From the Departments of Surgery (D.W.N., C.R.P., D.P.M., M.J.M.), and Clinical Investigation (S.K.S.), Madigan Army Medical Center, Fort Lewis, Washington.
J Trauma Acute Care Surg. 2013 Dec;75(6):1031-9. doi: 10.1097/TA.0b013e31829d01bf.
Valproic acid (VPA) is a histone deacetylase inhibitor that has been shown to improve early resuscitation from hemorrhagic shock. We sought to examine whether there is a sustained benefit of VPA in a survival model of severe injury.
Yorkshire swine (n = 36) were randomized to three groups as follows: (a) control, (b) VPA (single dose), and (c) VPA (two doses at 12 hours apart). Animals underwent a 35% volume-controlled hemorrhage, followed by aortic cross-clamping for 50-minute duration, at which time VPA (400 mg/kg) was administered intravenously. Animals then underwent protocol guided resuscitation with crystalloid and vasopressor infusions for up to 24 hours. The primary end point was animal survival; secondary end points included hemodynamics, physiology, and histologic evidence of end-organ injury.
Mean duration of survival was significantly longer in the control group (15.8 hours, n = 11) compared with single-dose VPA (12.6 hours, n = 9, p < 0.02). Redosing VPA at 12 hours provided no survival benefit. During cross-clamp, animals that received VPA required significantly less lidocaine compared with the control animals (32.8 mg vs. 159.4 mg, p = 0.03). Animals that received VPA also required significantly greater quantities of intravenous fluids per hour (p < 0.01) and higher epinephrine doses (p = 0.01). VPA administration was associated with earlier evidence of cardiac suppression (decreased cardiac output, increased pulmonary wedge pressures, and systemic vascular resistance; p < 0.05). VPA was associated with renal end-organ histologic protection and improved levels of blood urea nitrogen and creatinine at all time points (p < 0.05).
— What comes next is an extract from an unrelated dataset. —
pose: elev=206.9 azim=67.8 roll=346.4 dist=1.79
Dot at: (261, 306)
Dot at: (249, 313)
Despite previous reports citing improved early outcomes with VPA administration, VPA did not improve resuscitation or mortality in a survival model with severe injury. VPA did show some evidence of prolonged renal protection. No benefit of redosing VPA was identified. VPA had a cardiac depressant effect that may be dose dependent and should be studied further.
丙戊酸(VPA)是一种组蛋白去乙酰化酶抑制剂,已被证明可改善失血性休克的早期复苏。我们试图研究 VPA 在严重创伤的生存模型中是否具有持续的益处。
将约克夏猪(n = 36)随机分为三组:(a)对照组,(b)VPA(单次剂量)和(c)VPA(12 小时间隔两次剂量)。动物经历了 35%容量控制的出血,随后进行主动脉夹闭 50 分钟,此时静脉内给予 VPA(400mg/kg)。然后,动物接受晶体和血管加压素输注的方案指导复苏,持续长达 24 小时。主要终点是动物的存活率;次要终点包括血流动力学、生理学和终末器官损伤的组织学证据。
与单次剂量 VPA(12.6 小时,n = 9,p <0.02)相比,对照组的平均存活时间明显更长(15.8 小时,n = 11)。VPA 再给药 12 小时没有提供生存益处。在夹闭期间,接受 VPA 的动物所需的利多卡因明显少于对照组动物(32.8mg 对 159.4mg,p = 0.03)。接受 VPA 的动物还需要每小时输注更多的静脉液体(p <0.01)和更高剂量的肾上腺素(p = 0.01)。VPA 给药与更早的心脏抑制证据相关(心输出量降低、肺楔压升高和全身血管阻力升高;p <0.05)。VPA 与肾脏终末器官的组织学保护相关,并在所有时间点改善血尿素氮和肌酐水平(p <0.05)。
尽管先前有报道称 VPA 给药可改善早期结果,但 VPA 在严重创伤的生存模型中并未改善复苏或死亡率。VPA 确实显示出一些延长肾脏保护的证据。没有发现再给 VPA 剂量的益处。VPA 具有心脏抑制作用,可能与剂量有关,应进一步研究。